Please recast the material as a two-column CSV with the headers rank and taxon, covering everything from its start through the line with "genus: Iris", including that line. Give one row per line, with each field in quotes and any line breaks turned into spaces.
══ INFORMATION SHOWN ══
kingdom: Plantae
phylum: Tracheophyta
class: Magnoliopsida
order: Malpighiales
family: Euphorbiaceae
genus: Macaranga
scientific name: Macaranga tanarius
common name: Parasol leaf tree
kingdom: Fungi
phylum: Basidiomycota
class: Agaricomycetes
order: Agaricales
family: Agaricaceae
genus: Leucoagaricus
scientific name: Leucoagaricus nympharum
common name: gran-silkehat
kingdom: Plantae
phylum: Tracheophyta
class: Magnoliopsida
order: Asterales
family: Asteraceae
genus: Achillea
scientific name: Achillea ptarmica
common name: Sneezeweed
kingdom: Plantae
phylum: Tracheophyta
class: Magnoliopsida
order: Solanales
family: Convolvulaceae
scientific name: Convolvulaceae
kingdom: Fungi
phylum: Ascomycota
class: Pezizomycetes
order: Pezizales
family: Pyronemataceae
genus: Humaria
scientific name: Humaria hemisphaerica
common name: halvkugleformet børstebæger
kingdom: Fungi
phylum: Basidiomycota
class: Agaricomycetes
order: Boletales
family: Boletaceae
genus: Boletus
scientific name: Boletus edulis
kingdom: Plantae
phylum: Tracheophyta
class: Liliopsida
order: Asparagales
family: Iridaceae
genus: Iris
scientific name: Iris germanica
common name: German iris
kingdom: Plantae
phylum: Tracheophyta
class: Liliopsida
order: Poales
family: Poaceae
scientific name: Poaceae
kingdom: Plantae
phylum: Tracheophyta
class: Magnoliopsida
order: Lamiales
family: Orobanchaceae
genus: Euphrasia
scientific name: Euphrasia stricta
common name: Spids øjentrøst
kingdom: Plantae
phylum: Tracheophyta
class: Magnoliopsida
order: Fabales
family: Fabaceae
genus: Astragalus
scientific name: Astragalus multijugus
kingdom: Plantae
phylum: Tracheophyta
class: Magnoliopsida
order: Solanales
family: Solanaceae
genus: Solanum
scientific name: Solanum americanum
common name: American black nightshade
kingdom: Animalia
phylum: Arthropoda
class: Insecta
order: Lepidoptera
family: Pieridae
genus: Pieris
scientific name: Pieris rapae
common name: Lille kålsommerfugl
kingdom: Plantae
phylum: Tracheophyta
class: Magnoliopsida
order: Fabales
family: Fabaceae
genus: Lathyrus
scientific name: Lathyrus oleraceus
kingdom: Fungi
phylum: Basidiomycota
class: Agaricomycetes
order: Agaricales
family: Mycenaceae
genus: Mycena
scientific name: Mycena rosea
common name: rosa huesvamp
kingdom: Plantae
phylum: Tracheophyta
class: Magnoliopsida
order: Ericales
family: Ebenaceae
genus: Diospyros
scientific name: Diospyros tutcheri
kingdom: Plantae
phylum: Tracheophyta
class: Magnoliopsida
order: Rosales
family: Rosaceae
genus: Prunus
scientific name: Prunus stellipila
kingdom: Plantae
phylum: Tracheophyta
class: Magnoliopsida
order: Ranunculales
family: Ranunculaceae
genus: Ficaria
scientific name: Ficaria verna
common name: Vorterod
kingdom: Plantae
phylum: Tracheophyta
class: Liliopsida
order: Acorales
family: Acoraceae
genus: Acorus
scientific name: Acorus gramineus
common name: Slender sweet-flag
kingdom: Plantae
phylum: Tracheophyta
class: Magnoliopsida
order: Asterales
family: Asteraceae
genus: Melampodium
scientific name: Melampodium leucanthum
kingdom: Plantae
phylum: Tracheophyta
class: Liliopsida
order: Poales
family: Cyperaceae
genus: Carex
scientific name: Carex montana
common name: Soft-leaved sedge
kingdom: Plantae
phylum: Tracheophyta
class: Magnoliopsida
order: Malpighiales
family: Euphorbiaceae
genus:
═══
ANSWER TO THIS TASK:
rank,taxon
"kingdom:","Plantae"
"phylum:","Tracheophyta"
"class:","Magnoliopsida"
"order:","Malpighiales"
"family:","Euphorbiaceae"
"genus:","Macaranga"
"scientific name:","Macaranga tanarius"
"common name:","Parasol leaf tree"
"kingdom:","Fungi"
"phylum:","Basidiomycota"
"class:","Agaricomycetes"
"order:","Agaricales"
"family:","Agaricaceae"
"genus:","Leucoagaricus"
"scientific name:","Leucoagaricus nympharum"
"common name:","gran-silkehat"
"kingdom:","Plantae"
"phylum:","Tracheophyta"
"class:","Magnoliopsida"
"order:","Asterales"
"family:","Asteraceae"
"genus:","Achillea"
"scientific name:","Achillea ptarmica"
"common name:","Sneezeweed"
"kingdom:","Plantae"
"phylum:","Tracheophyta"
"class:","Magnoliopsida"
"order:","Solanales"
"family:","Convolvulaceae"
"scientific name:","Convolvulaceae"
"kingdom:","Fungi"
"phylum:","Ascomycota"
"class:","Pezizomycetes"
"order:","Pezizales"
"family:","Pyronemataceae"
"genus:","Humaria"
"scientific name:","Humaria hemisphaerica"
"common name:","halvkugleformet børstebæger"
"kingdom:","Fungi"
"phylum:","Basidiomycota"
"class:","Agaricomycetes"
"order:","Boletales"
"family:","Boletaceae"
"genus:","Boletus"
"scientific name:","Boletus edulis"
"kingdom:","Plantae"
"phylum:","Tracheophyta"
"class:","Liliopsida"
"order:","Asparagales"
"family:","Iridaceae"
"genus:","Iris"